The findings have prompted a rethink of international guidelines and the tailoring of late-term foetal monitoring for mothers from different ethnic backgrounds.
It is first-time parenthood for Indian-born Arkesh and Beena Patel of Melbourne, celebrating the arrival of their days-old baby boy, Daiwek.
For Arkesh Patel, his son is an exciting, healthy bundle of joy.
"Yeah, about 3kg weight, nearly 3kg weight ... 52.5 centimetres in length ... and nice and healthy. Happy. Very exciting time, actually."
But Monash University researcher Miranda Davies-Tuck says, for too many others from India now living in Australia, pregnancies end with the pain and trauma of stillbirth.
"When we took into account all the other factors that could increase their risk of stillbirth, the South Asian and African mothers tended to have, on average, about a 40 per cent increased risk of stillbirth, compared to the Australian-born women."

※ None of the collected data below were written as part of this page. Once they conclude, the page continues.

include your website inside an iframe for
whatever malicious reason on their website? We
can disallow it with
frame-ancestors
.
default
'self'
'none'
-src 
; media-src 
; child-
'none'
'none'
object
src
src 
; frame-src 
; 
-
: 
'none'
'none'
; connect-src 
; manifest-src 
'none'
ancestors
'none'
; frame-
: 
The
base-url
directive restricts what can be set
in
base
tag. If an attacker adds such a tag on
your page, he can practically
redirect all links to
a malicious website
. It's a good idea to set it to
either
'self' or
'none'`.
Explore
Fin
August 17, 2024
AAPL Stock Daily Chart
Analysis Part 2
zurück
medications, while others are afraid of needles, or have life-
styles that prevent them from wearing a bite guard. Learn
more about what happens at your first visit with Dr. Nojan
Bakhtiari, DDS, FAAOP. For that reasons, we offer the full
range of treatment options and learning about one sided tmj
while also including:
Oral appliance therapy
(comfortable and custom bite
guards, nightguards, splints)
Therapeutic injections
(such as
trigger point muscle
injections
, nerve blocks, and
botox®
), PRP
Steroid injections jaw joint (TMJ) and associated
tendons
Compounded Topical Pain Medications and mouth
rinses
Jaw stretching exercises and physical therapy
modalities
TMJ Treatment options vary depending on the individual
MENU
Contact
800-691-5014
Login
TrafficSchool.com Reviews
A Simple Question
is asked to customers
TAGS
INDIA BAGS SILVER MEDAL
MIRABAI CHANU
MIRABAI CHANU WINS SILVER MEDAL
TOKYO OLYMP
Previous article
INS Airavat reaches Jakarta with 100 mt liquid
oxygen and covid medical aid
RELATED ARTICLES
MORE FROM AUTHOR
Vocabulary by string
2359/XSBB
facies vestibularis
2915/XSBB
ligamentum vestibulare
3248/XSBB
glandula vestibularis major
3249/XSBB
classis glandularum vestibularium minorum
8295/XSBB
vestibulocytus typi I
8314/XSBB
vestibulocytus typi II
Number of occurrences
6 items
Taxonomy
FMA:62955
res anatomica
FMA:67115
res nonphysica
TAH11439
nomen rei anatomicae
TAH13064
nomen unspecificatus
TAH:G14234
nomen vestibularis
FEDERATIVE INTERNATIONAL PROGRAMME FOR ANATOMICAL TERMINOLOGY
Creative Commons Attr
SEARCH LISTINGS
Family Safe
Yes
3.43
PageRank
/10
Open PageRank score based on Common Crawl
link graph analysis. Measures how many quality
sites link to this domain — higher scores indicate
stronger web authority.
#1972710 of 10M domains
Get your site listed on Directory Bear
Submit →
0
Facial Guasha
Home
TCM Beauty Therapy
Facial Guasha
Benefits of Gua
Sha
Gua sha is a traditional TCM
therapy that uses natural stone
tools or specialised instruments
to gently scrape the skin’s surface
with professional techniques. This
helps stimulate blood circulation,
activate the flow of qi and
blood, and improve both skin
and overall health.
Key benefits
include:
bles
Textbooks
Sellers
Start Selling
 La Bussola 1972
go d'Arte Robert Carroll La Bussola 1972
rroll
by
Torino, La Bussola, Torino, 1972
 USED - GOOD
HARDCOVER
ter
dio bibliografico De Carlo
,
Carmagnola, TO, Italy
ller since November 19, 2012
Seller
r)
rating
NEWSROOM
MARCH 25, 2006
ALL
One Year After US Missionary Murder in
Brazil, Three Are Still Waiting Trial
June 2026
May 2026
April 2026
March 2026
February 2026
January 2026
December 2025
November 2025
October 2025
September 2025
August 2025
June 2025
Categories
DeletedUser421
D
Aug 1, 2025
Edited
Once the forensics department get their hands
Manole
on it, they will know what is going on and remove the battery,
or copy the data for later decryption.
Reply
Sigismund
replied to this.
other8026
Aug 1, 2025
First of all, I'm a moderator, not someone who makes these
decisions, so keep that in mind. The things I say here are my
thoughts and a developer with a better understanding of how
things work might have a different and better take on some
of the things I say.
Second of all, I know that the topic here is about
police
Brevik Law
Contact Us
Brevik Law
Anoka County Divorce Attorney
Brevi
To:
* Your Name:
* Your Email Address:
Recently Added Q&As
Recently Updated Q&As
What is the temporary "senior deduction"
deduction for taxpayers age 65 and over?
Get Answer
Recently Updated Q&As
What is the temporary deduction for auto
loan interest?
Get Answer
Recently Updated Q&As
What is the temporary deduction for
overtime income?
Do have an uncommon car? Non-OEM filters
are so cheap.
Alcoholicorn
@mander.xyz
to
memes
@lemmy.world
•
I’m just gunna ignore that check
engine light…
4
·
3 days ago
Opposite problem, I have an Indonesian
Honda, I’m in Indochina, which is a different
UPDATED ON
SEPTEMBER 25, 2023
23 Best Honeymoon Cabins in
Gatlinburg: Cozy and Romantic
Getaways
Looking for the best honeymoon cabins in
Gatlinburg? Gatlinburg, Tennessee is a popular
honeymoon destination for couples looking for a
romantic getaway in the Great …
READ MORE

New research from the Hudson Institute in Melbourne shows stillbirth is most prevalent among women from countries like India, Sri Lanka and Afghanistan.
Monash Medical Centre obstetrician Dr Shavi Fernando says the findings have the potential to change international practice when it comes to caring for pregnant mothers.
"We suspect that, probably, South Asian women have a shorter gestation than Caucasian women and even South-East Asian women, and we suspect that these babies just mature earlier and, therefore, their placentas fail earlier as well."
The study of almost 700,000 births in Victoria between 2000 and 2011 shows the overall stillbirth rate for South Asian-born mothers was just over five for every thousand.
The figure was 3.3 per thousand for those from Australia and New Zealand.
With the research, obstetricians are now developing new guidelines which would bring forward the crucial post-term surveillance of pregnant mothers of South Asian background.
It would move from 41-and-a-half weeks to 39.
And, Dr Shavi Fernando says, it could lead to recommending induced labour at 40 weeks -- or even earlier.
"I think the most exciting thing is that it will change clinical practice in Australia and probably even overseas where populations from South Asia are high. I think that already, in my private practice, I'm starting to induce South Asian women earlier."
With Australia's increasingly multicultural mix, the findings may also explain why the country's stillbirth numbers continue to rise.
Red Nose Day Foundation chief executive Yvonne Amos says there is much mystery around the figures.
"2,200 stillbirths occur each year, with 50 per cent of those stillbirths with no known cause. Without identifying the cause, the trend would continue to increase."
Geelong mother Amanda Robinson is one of those who has experienced the tragedy of losing her baby son.
"It's ... like, I don't know how to describe it. But it's just heart-wrenching. It's like someone's ripped your heart out. I'll never forget my sister's face when he was born. My ex-husband, my mother-in-law and my whole family went through so much."